Elle n’existe pas, mais nous y aspirons. S’il n’y avait pas d’eau, si nous n’étions pas eau, nous n’aurions pas soif. Si la paix n’existait pas, si nous n’étions pas paix, pourrions-nous la désirer ? La paix existe peut-être, mais nous ne sommes pas la paix. Peut-être aspirons-nous à ce qui n’existe pas et à ce que nous ne sommes pas ? Peut-être que nous existons en paix et que nous n’en sommes pas conscients. Ou peut-être sommes-nous la paix, mais nous ne savons pas comment parvenir à être ce que nous sommes.

Je pense que nous aspirons à ce que nous sommes dans le fond, et c’est notre horizon commun. Mais aspirer vraiment signifie marcher. Nous sommes des marcheurs sur le chemin de la paix qui est et que nous sommes.

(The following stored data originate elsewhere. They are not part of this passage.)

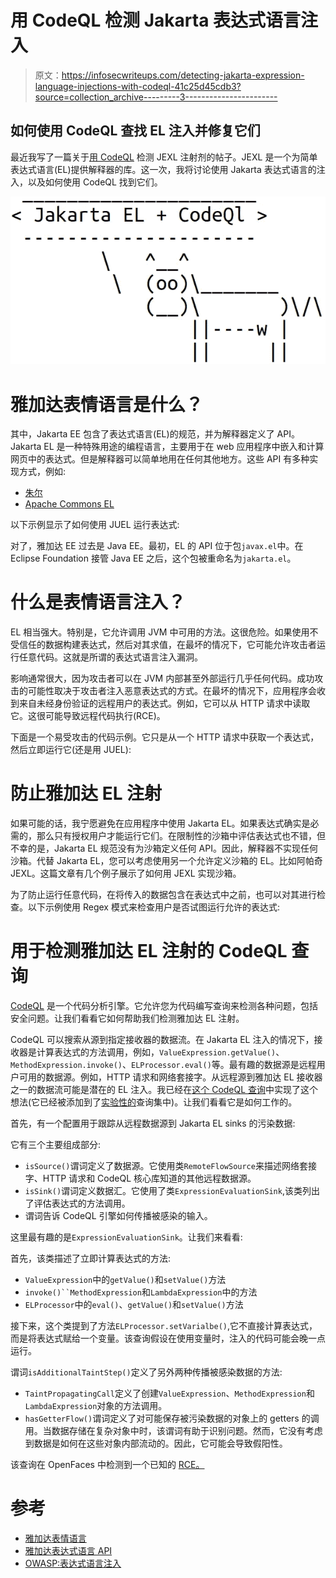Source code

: # 用 CodeQL 检测 Jakarta 表达式语言注入

> 原文：<https://infosecwriteups.com/detecting-jakarta-expression-language-injections-with-codeql-41c25d45cdb3?source=collection_archive---------3----------------------->

## 如何使用 CodeQL 查找 EL 注入并修复它们

最近我写了一篇关于[用 CodeQL](https://betterprogramming.pub/expression-language-injections-in-java-e08bd17addf4) 检测 JEXL 注射剂的帖子。JEXL 是一个为简单表达式语言(EL)提供解释器的库。这一次，我将讨论使用 Jakarta 表达式语言的注入，以及如何使用 CodeQL 找到它们。

![](img/fd4eafe4639771656f82d515b60fd824.png)

# 雅加达表情语言是什么？

其中，Jakarta EE 包含了表达式语言(EL)的规范，并为解释器定义了 API。Jakarta EL 是一种特殊用途的编程语言，主要用于在 web 应用程序中嵌入和计算网页中的表达式。但是解释器可以简单地用在任何其他地方。这些 API 有多种实现方式，例如:

*   [朱尔](http://juel.sourceforge.net/)
*   [Apache Commons EL](https://commons.apache.org/dormant/commons-el/)

以下示例显示了如何使用 JUEL 运行表达式:

对了，雅加达 EE 过去是 Java EE。最初，EL 的 API 位于包`javax.el`中。在 Eclipse Foundation 接管 Java EE 之后，这个包被重命名为`jakarta.el`。

# 什么是表情语言注入？

EL 相当强大。特别是，它允许调用 JVM 中可用的方法。这很危险。如果使用不受信任的数据构建表达式，然后对其求值，在最坏的情况下，它可能允许攻击者运行任意代码。这就是所谓的表达式语言注入漏洞。

影响通常很大，因为攻击者可以在 JVM 内部甚至外部运行几乎任何代码。成功攻击的可能性取决于攻击者注入恶意表达式的方式。在最坏的情况下，应用程序会收到来自未经身份验证的远程用户的表达式。例如，它可以从 HTTP 请求中读取它。这很可能导致远程代码执行(RCE)。

下面是一个易受攻击的代码示例。它只是从一个 HTTP 请求中获取一个表达式，然后立即运行它(还是用 JUEL):

# 防止雅加达 EL 注射

如果可能的话，我宁愿避免在应用程序中使用 Jakarta EL。如果表达式确实是必需的，那么只有授权用户才能运行它们。在限制性的沙箱中评估表达式也不错，但不幸的是，Jakarta EL 规范没有为沙箱定义任何 API。因此，解释器不实现任何沙箱。代替 Jakarta EL，您可以考虑使用另一个允许定义沙箱的 EL。比如阿帕奇 JEXL。这篇文章有几个例子展示了如何用 JEXL 实现沙箱。

为了防止运行任意代码，在将传入的数据包含在表达式中之前，也可以对其进行检查。以下示例使用 Regex 模式来检查用户是否试图运行允许的表达式:

# 用于检测雅加达 EL 注射的 CodeQL 查询

[CodeQL](https://securitylab.github.com/tools/codeql) 是一个代码分析引擎。它允许您为代码编写查询来检测各种问题，包括安全问题。让我们看看它如何帮助我们检测雅加达 EL 注射。

CodeQL 可以搜索从源到指定接收器的数据流。在 Jakarta EL 注入的情况下，接收器是计算表达式的方法调用，例如，`ValueExpression.getValue()`、`MethodExpression.invoke()`、`ELProcessor.eval()`等。最有趣的数据源是远程用户可用的数据源。例如，HTTP 请求和网络套接字。从远程源到雅加达 EL 接收器之一的数据流可能是潜在的 EL 注入。我已经在[这个 CodeQL 查询](https://github.com/github/codeql/pull/5471)中实现了这个想法(它已经被添加到了[实验性的](https://github.com/github/codeql/blob/main/java/ql/src/experimental/Security/CWE/CWE-094/JakartaExpressionInjection.ql)查询集中)。让我们看看它是如何工作的。

首先，有一个配置用于跟踪从远程数据源到 Jakarta EL sinks 的污染数据:

它有三个主要组成部分:

*   `isSource()`谓词定义了数据源。它使用类`RemoteFlowSource`来描述网络套接字、HTTP 请求和 CodeQL 核心库知道的其他远程数据源。
*   `isSink()`谓词定义数据汇。它使用了类`ExpressionEvaluationSink`,该类列出了评估表达式的方法调用。
*   谓词告诉 CodeQL 引擎如何传播被感染的输入。

这里最有趣的是`ExpressionEvaluationSink`。让我们来看看:

首先，该类描述了立即计算表达式的方法:

*   `ValueExpression`中的`getValue()`和`setValue()`方法
*   `invoke()``MethodExpression`和`LambdaExpression`中的方法
*   `ELProcessor`中的`eval()`、`getValue()`和`setValue()`方法

接下来，这个类提到了方法`ELProcessor.setVarialbe()`,它不直接计算表达式，而是将表达式赋给一个变量。该查询假设在使用变量时，注入的代码可能会晚一点运行。

谓词`isAdditionalTaintStep()`定义了另外两种传播被感染数据的方法:

*   `TaintPropagatingCall`定义了创建`ValueExpression`、`MethodExpression`和`LambdaExpression`对象的方法调用。
*   `hasGetterFlow()`谓词定义了对可能保存被污染数据的对象上的 getters 的调用。当数据存储在复杂对象中时，该谓词有助于识别问题。然而，它没有考虑到数据是如何在这些对象内部流动的。因此，它可能会导致假阳性。

该查询在 OpenFaces 中检测到一个已知的 [RCE。](https://github.com/TeamDev-Archive/OpenFaces/issues/175)

# 参考

*   [雅加达表情语言](https://projects.eclipse.org/projects/ee4j.el)
*   [雅加达表达式语言 API](https://javadoc.io/doc/jakarta.el/jakarta.el-api/latest/index.html)
*   [OWASP:表达式语言注入](https://owasp.org/www-community/vulnerabilities/Expression_Language_Injection)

Que serions-nous, que serait l’humanité sans le rêve, l’aiguillon, l’utopie ou l’espoir de paix ? Espérer ne signifie pas attendre ou souhaiter que quelque chose se passe. Ce serait, dans le langage d’Ernst Bloch – un penseur marxiste critique – une espérance endormie. L’espérance “éveillée” est une critique du présent, avec ses conflits violents ou son (dés)ordre établi, et constitue un stimulant pour l’avenir qu’il convient de créer. Espérer signifie marcher avec l’esprit et le souffle, faire des pas dans la direction de l’utopie, même si nous ne l’atteignons jamais.

Être un marcheur de la paix est la condition et le moyen de construire, pas à pas, la paix concrète et possible, une paix partielle et véritable. C’est aussi le moyen de vivre en paix, non pas dans une pleine paix inexistante, mais dans une paix réelle et suffisante pour continuer à marcher.
Et comment, dans notre condition limitée et incertaine, pouvons-nous continuer à marcher chaque jour malgré tout ? Je signale trois aspects ou formes fondamentales du chemin de la paix : aller plus profondément au-dedans de soi, devenir proche de son frère, de sa sœur blessée, s’immerger dans la nature qui nous entoure et que nous sommes. Il ne s’agit pas de trois voies, mais de trois dimensions d’une même et unique voie. Chacune implique les autres; si l’une d’entre elles manque, elles manquent toutes.

(Version libre de l’article publié en basque dans la revue HEMEN 68, décembre 2020, pp. 7-8).